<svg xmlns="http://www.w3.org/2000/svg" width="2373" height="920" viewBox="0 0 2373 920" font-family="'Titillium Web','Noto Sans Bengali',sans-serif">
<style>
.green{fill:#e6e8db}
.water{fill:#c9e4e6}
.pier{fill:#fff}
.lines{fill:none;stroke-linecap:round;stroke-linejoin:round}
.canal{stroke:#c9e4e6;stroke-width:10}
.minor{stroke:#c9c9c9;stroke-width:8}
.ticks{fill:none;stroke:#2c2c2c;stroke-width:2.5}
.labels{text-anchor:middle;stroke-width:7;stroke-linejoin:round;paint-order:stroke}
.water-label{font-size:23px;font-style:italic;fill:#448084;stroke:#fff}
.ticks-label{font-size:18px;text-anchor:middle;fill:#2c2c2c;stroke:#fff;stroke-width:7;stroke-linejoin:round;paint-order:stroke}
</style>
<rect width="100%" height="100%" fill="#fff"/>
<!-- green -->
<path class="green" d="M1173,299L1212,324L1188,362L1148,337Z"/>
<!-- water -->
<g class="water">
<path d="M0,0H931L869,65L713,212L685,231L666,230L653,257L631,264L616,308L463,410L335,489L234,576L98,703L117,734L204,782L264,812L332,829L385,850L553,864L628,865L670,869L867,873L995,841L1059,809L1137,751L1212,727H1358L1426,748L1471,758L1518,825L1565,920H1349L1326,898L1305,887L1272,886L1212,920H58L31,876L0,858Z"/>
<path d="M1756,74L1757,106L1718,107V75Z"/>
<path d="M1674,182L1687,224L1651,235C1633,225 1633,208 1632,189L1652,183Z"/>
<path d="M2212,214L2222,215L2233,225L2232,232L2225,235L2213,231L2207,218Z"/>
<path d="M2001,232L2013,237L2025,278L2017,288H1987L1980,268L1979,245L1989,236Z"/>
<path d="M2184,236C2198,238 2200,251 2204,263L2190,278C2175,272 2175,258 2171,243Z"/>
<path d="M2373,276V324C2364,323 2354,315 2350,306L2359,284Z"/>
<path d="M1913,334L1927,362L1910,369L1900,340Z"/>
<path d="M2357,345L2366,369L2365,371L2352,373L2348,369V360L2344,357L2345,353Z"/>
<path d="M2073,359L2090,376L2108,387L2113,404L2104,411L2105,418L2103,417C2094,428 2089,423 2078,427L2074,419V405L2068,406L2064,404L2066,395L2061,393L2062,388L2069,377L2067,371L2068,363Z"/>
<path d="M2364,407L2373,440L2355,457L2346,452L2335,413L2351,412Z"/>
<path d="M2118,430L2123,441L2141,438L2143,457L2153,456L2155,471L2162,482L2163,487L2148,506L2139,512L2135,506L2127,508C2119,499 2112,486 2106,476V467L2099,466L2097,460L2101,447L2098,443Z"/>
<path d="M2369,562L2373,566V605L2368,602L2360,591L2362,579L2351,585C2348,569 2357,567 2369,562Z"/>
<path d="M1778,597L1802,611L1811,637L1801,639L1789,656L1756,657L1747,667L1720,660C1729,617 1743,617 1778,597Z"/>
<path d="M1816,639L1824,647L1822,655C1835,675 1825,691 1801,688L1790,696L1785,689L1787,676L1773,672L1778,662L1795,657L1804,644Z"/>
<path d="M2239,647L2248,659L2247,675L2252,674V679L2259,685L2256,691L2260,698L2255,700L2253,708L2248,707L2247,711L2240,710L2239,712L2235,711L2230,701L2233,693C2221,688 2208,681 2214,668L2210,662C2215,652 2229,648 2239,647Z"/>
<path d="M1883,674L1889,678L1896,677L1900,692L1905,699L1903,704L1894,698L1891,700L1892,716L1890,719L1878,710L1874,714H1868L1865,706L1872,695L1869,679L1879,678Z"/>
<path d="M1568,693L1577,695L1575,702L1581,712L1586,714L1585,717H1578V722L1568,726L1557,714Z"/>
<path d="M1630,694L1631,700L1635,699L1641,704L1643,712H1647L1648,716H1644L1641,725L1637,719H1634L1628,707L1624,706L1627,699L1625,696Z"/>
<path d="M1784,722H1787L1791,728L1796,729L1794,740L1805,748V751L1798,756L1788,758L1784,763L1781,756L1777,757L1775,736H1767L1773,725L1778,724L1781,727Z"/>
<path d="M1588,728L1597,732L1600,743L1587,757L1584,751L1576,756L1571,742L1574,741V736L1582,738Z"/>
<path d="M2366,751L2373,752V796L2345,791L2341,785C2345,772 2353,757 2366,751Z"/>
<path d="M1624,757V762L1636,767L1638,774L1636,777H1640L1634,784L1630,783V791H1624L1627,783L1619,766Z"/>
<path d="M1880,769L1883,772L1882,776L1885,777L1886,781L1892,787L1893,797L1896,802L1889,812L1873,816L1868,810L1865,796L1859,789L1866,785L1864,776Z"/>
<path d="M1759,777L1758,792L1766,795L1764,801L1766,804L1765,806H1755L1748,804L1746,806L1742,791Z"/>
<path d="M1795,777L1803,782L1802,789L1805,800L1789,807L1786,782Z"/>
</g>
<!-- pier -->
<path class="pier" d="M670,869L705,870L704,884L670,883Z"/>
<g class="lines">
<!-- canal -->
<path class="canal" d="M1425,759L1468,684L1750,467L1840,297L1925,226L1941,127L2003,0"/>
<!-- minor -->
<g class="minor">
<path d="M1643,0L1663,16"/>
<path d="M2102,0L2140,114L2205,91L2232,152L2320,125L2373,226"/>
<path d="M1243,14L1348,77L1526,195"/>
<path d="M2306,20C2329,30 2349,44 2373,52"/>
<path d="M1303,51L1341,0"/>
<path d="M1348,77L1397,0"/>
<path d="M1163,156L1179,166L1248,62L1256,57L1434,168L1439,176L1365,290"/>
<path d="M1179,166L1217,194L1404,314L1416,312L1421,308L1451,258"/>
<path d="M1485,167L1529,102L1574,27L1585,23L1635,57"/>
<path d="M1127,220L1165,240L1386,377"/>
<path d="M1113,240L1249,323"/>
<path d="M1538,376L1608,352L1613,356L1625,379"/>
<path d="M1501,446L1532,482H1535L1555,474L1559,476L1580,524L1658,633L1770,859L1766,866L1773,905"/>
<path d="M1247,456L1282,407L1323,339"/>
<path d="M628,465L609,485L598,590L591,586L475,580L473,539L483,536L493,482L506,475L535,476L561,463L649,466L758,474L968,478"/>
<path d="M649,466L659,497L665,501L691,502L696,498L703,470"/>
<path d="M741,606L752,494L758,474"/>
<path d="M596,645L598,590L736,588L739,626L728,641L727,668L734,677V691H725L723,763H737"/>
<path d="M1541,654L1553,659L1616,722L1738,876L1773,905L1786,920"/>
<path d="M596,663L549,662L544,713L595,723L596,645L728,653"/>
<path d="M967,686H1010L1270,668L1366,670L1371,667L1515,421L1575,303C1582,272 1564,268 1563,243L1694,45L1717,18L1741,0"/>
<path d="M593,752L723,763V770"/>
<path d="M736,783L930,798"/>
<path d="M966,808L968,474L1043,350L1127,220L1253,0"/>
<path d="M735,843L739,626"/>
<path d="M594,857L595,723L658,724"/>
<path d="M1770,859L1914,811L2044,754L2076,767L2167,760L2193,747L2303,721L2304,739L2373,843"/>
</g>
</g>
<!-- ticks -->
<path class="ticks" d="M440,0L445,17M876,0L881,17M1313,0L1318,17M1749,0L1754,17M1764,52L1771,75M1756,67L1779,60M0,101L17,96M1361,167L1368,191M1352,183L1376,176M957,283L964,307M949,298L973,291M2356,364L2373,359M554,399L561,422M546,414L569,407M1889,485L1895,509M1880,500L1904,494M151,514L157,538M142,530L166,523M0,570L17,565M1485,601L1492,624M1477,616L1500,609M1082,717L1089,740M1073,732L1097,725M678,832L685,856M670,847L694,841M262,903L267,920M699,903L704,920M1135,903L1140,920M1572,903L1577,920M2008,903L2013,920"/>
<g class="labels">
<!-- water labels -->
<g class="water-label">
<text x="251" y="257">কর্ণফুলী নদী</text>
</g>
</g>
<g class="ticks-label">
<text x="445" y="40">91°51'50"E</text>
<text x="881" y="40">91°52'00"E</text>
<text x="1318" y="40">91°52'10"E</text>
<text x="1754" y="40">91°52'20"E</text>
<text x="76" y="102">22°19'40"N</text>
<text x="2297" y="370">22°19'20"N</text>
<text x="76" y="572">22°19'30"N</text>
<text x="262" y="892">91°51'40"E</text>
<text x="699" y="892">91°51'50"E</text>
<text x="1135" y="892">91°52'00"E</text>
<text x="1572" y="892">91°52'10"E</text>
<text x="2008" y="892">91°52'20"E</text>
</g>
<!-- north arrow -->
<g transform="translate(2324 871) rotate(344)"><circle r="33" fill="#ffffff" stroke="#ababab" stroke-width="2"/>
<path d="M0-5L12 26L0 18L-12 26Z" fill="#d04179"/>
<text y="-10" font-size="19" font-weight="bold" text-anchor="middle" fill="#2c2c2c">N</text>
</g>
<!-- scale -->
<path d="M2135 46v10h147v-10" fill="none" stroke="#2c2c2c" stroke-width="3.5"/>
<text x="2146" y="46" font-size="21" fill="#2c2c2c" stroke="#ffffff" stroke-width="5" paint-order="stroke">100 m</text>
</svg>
+---+
* About this task *
Every line of the records containing the word "labels" must appear in the answer.

* Reply *
.labels{text-anchor:middle;stroke-width:7;stroke-linejoin:round;paint-order:stroke}
<g class="labels">
<!-- water labels -->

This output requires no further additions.